A former county commissioner and state legislator, Mueller said he has been serving the public for 43 years, so he clearly knows how to get out the vote.
His slightly unorthodox system earned him one of the two seats on the board of trustees.
Trustee Jim Dickinson chose not to run this election, so the second seat was hotly contended.
Gary Gabram, a township trustee from 1980 to 2000, received 697 votes, just 16 more than Kristina Port, who received 681 votes, or half of one percentage point less.
“It was a good time to come back in,” Gabram said Wednesday, adding the other contenders didn’t have the experience he has.
Linda O’Brien received 646 votes, Kenneth Armstrong received 409 and Randal Lupi, 54.
Board of elections Director Roberta Halford said Wednesday a recount of the votes is automatic if two or more of the race totals are less than half of 1 percent of the official results.

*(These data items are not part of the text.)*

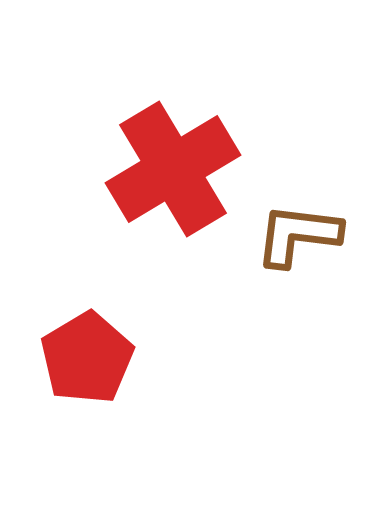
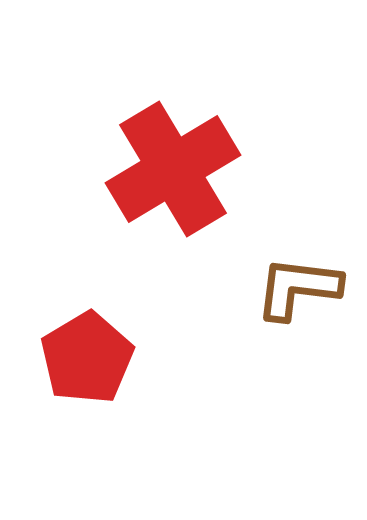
brown L-shape: moved 53 px down
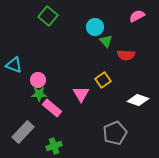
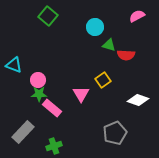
green triangle: moved 3 px right, 4 px down; rotated 32 degrees counterclockwise
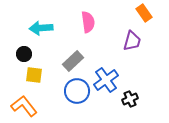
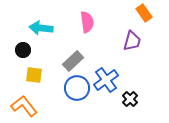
pink semicircle: moved 1 px left
cyan arrow: rotated 10 degrees clockwise
black circle: moved 1 px left, 4 px up
blue circle: moved 3 px up
black cross: rotated 21 degrees counterclockwise
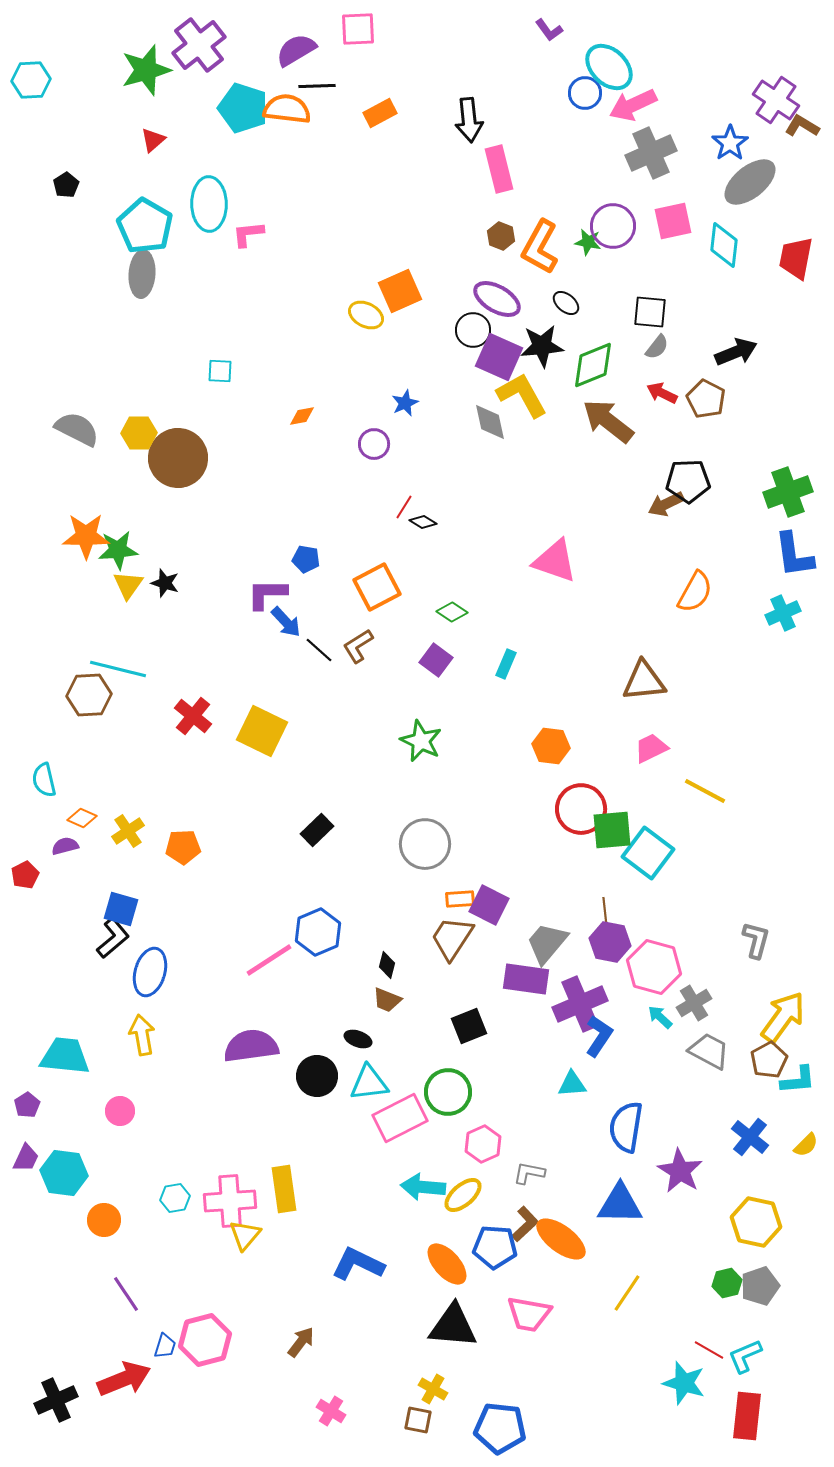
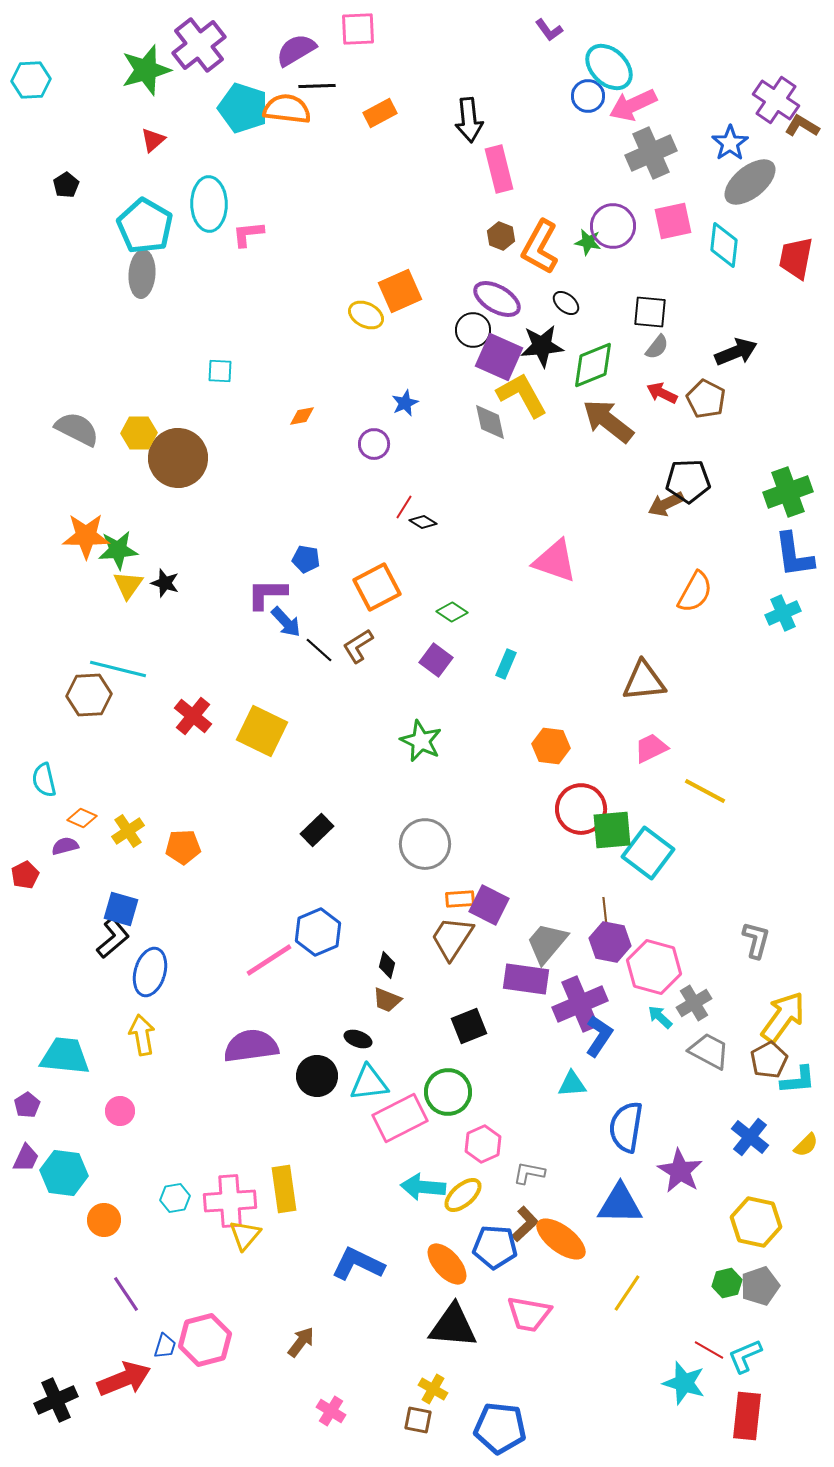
blue circle at (585, 93): moved 3 px right, 3 px down
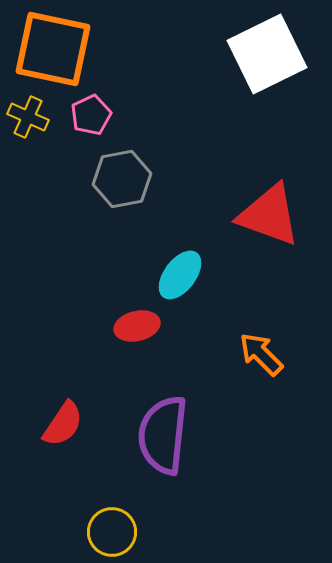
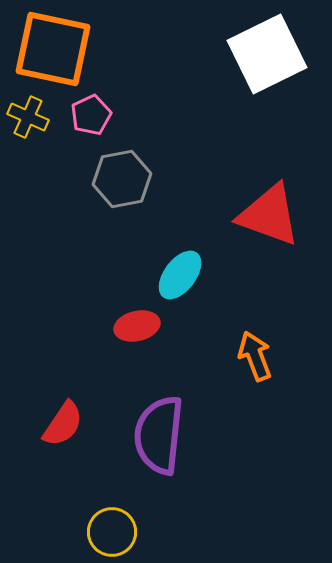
orange arrow: moved 6 px left, 2 px down; rotated 24 degrees clockwise
purple semicircle: moved 4 px left
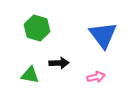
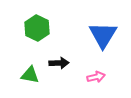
green hexagon: rotated 10 degrees clockwise
blue triangle: rotated 8 degrees clockwise
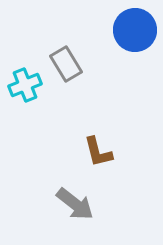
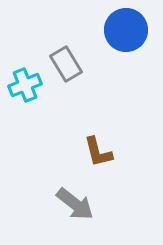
blue circle: moved 9 px left
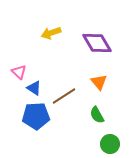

The election results will be certified on Nov. 22, she said.
Russell trustees placed three levies on the ballot and two were strongly supported by the voters.
The 1.1-mill additional continuing road levy passed with 937 votes or more than 53 percent, and the five-year, 1.5-mill replacement police levy received 1,021 votes or almost 63 percent, according to the final unofficial tally.
The cemetery five-year, 0.25-mill additional levy went down with 1,083 votes against it and only 631 in favor of it.
Mueller said the cemetery levy was the first he knows of in the county and maybe people didn’t fully understand its importance.
Also, while there were police and road department employees out and about, no one was campaigning heavily for the cemetery levy.
The levies are part of the township’s fiscal reorganization necessary due to severe cuts in state funding, which could have depleted the township general fund if the departments continued to draw on it.
“We really have to make sure they stay within their budgets: now that they have enough local tax money coming in to provide for operations, salaries and supplies,” Gabram said.
The police and road departments will have to start saving for equipment they foresee to be needed in the future, which means creating five-year plans for both, he said.
Trustees held several public meetings prior to the election to inform residents about the township’s need for the levies.